I’ll never forget the moment that our friend made up the word Experteering. Her name is Lynn, and she was hosting Derk and I on our first partnership building trip to New York. At the time, we had just started working on our new idea for a social enterprise, MovingWorlds.org. Our mission? Tackle the global talent gap while developing globally and socially-minded leaders.
We knew that to solve this talent gap, we would have to inspire a movement that connected expertise into the depths of major cities around the world, into startup hubs in emerging economies, and into the most remote areas where the challenges to progress can be the greatest.
While staying with Lynn, Derk and I were brainstorming a new word that represented the idea of giving your most valuable assets — your time, energy, skills, and experience — in a way that is good for the world AND good for you. As it turns out, intentional, impactful, skills-based volunteering can make you happier, healthier, and even help you end up with a better job. More importantly, it’s also a critical tool for global development.
The word “volunteering” didn’t give this idea justice. Especially in international situations where the word “Voluntourism” has created so much harm.
So when Lynn said, “just call it Experteering“, as if it was the most popular word in the English language, Derk and I just stopped in our tracks. We looked at each other and smiled knowing that a new word would one day be in the dictionary.
We’ve spent the five years since pushing the idea of Experteering. I remember our first few meetings where we started testing this new word. For every 10 people we would talk with, 6 loved the idea right away, 3 were intrigued, and 1 would be confused and ask for an explanation. We discussed the pro’s and con’s of sticking to this new word, and we sought advice from others.
Coming up with a new word and trying to shift the focus of an entire industry into a more ethical, sustainable path is a challenging and time-consuming task. Advisors, partners, and funders cautioned us against trying to accomplish this while still a small startup. They said things like “It will be distracting“, “You’ll slow down partnerships“, “You’ll confuse constituents“. They were right; we did all those things. After every hiccup, we continued to debate if we should stick to the challenging path of popularizing a new word to represent this new movement of skilled service overseas.
Early on we knew that the traditional idea of volunteering just wasn’t enough. Volunteering has connotations of manual service and one-time efforts. In some cases, especially in international volunteering, it even does more harm than good. More importantly, most skilled professionals don’t volunteer. It didn’t matter if trying to popularize Experteering was going to put more bumps on our startup road. The world needs a movement that engages the smartest minds and applies them to our greatest challenges.
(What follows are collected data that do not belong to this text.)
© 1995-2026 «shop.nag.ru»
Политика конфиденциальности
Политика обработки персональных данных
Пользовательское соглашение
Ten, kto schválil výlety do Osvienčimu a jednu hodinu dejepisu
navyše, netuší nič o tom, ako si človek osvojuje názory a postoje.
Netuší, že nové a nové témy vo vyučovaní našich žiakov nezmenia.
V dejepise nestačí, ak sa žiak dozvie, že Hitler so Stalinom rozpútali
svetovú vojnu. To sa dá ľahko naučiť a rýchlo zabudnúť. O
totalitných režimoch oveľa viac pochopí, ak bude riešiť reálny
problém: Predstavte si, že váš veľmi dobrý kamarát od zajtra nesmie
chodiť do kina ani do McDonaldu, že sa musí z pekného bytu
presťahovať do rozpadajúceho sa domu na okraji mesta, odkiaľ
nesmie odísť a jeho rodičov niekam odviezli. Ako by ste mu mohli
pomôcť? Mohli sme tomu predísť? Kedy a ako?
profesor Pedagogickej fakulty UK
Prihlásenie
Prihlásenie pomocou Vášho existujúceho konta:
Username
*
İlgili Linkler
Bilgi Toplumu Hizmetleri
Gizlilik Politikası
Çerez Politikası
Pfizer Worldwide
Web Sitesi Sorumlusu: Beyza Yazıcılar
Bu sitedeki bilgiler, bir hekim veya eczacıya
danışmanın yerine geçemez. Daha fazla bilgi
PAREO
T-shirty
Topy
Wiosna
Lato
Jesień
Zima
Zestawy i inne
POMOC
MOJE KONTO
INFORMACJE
Creating an Experteering movement became a calling. We didn’t just want to get people to volunteer more and volunteer better, we wanted to tap into the millions of people that don’t volunteer to consider doing something new — to go Experteering.
We came up with ‘Experteering’ in 2011. That year, we also we sent our first Experteer overseas through MovingWorlds.org. In 2013 we started to support our first corporate and university partners. In 2015, we finally got some press talking about this new idea. And with 2016 just beginning, we see new organization starting to use the term that we’ve never even partnered with. Here’s just a few samples:
- A Better Way to Volunteer Overseas – Go Experteering
- ‘Voluntourism’ Can’t Solve Big Problems, That’s Where ‘Experteers’ Come In
- When Experts Volunteer, Good Happens
Experteering has a long way to go, but it’s catching on.
I remember talking to our lawyers in 2011 debating whether we should trademark the term. We decided against it. The reason? We knew that Experteering was a movement that is bigger than MovingWorlds.
If we want to save our planet from global warming, reduce pain and suffering around the globe, and eradicate poverty, we’ll need to do more than we’re doing. Sure, anybody can give some time and money, but Experteering is deeper than that. It’s giving the world your most valuable gifts: Your heart, brain, and soul. Luckily, when you give these things, you also get to see the best the world has to offer.
Thanks for supporting us, but more importantly, thanks for supporting the Experteering movement.